Text for analysis =
You are viewing a plain text version of this content. The canonical link for it is here.
Posted to dev@mahout.apache.org by Samee Zahur <sa...@gmail.com> on 2008/04/03 07:18:43 UTC

Re: Undergrad stud interested in GSoC

I have updated my proposal (see below) to GSoC to include a timeline
and expanded its scope to include ALL the algorithms in the nips
paper.

Frankly, I was a little confused when Isabel Drost said that's a lot
of work for one summer. So I kept doing some background study the last
week, gone through the API, the existing codes in mahout, and I think
I understand them well enough to write similar codes by myself - and
that fast enough to implement all the algorithms described in the nips
paper in this summer. To confirm myself, I even built up a LWLR
implementation on hadoop from scratch. Took me around 3-5 hours of
coding and testing.

I know it is only a draft implementation, and that it has lots of room
for improvement, but all that is doable.

Please, if you still think I have grossly underestimated the
difficulty in someway, let me know so exactly parts are the most
difficult and time-consuming, and I will adjust my position
accordingly.

My implementation of LWLR is attached here. I ran it along with the
trunk codes from svn. It is just the implementation, the test modules
are not there yet. But I think it is still simple enough for you to
inspect and comment.


Samee

---- Proposal starts ---------

Introduction

I am Samee Zahur, a senior-year student expecting a BS degree in
Computer Engineering in less than a year. I was very excited to learn
that you would mentor students from the GSoC program as I feel that
the Apache Mahout project would provide me with an excellent
first-hand introduction into working with large-scale machine-learning
systems. Given that I have been involved in various forms of
programming tasks for over 10 years now, I strongly feel that I can
provide you with all the services that you require for this particular
task, and that within the short time-frame.


Scope of Work

During the Google Summer of Code 2008, I intend to implement all of
the ten machine-learning algorithms described in the nips paper (or
fewer if specified by the mentor), following the proper project
standards as dictated by the mentor, perpare illustratively large
sample cases for demonstration of each of those algorithms, and
document the API thus coded, once again, according to project
standards.

Records =
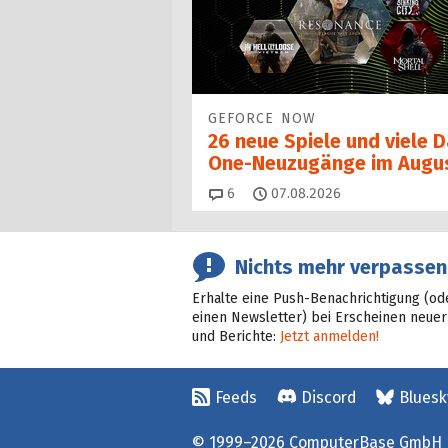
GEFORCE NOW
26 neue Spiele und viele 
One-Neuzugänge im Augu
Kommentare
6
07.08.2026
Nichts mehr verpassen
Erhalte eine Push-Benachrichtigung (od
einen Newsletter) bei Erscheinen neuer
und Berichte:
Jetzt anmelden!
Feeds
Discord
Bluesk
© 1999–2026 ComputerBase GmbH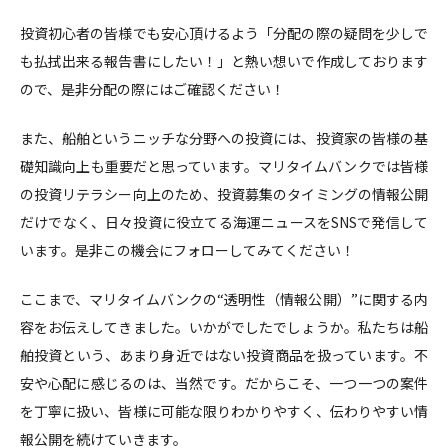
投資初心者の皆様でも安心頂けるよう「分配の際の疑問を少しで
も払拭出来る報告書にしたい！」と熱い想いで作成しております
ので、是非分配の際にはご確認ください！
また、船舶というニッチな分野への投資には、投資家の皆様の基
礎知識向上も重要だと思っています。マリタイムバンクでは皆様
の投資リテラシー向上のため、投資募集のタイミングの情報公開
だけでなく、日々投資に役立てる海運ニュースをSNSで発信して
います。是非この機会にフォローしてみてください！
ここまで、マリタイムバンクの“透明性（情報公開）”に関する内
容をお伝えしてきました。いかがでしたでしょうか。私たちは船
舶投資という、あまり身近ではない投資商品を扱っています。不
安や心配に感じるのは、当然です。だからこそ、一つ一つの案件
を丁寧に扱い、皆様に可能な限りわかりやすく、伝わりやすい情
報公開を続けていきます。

Complete the following =
[a] Answer these questions about the Mahout GSoC post, marking your answers (i), (ii) and (iii):
(i) How long did the LWLR implementation on hadoop take to code and test?
(ii) What degree does the writer expect to receive?
(iii) How many machine-learning algorithms does the nips paper describe?
[b] Change "summer" to "term" in the part of the Mahout GSoC post that opens with the words containing "Frankly, I was" and closes with "coding and testing.", and give that part again.
[c] Take the Mahout GSoC post further, starting from where it stops.

Answers for the tasks =
[a]
(i) Around 3-5 hours of coding and testing.
(ii) A BS degree in Computer Engineering.
(iii) Ten.

[b]
Frankly, I was a little confused when Isabel Drost said that's a lot
of work for one term. So I kept doing some background study the last
week, gone through the API, the existing codes in mahout, and I think
I understand them well enough to write similar codes by myself - and
that fast enough to implement all the algorithms described in the nips
paper in this term. To confirm myself, I even built up a LWLR
implementation on hadoop from scratch. Took me around 3-5 hours of
coding and testing.

[c]
Expected phases of my work

1) First two weeks I will just be reading documentations, doing
background studies, going through the existing codebase, discussing
project conventions (how much to comment the codes, data I/O format
design, where to use Float[] instead of mahout.util classes etc.), and
getting to know the project in general. This is also the time I will
be using to gain greater familiarity with the Hadoop framework.

2) At this point, I will start coding. During this time I will code
LWLR, NN and PCA algorithms. It is expected that I will take a maximum
of 2-3 days for a draft working system for each of these algorithms,
along with one more week for fine-tuning, flushing things back into
project convention, documenting, testing etc. All these activities
will be reported to the mahout-dev mailing list, so that mentors may
check progress and correct/adjust my activity accordingly.

3) Once these three algorithms have been completely implemented, I
expect to be quite thoroughly familiar with the project - codebase and
conventions. At this time I should be able to implement any and all of
the remaining algorithms without much trouble, once again, taking 2-3
days for each. At this point, I expect my progress to be slowed down
by the fact that I may start contributing to this project in ways
outside the scope of the GSoC. Nevertheless, I expect this phase to be
over by a maximum of 5 weeks.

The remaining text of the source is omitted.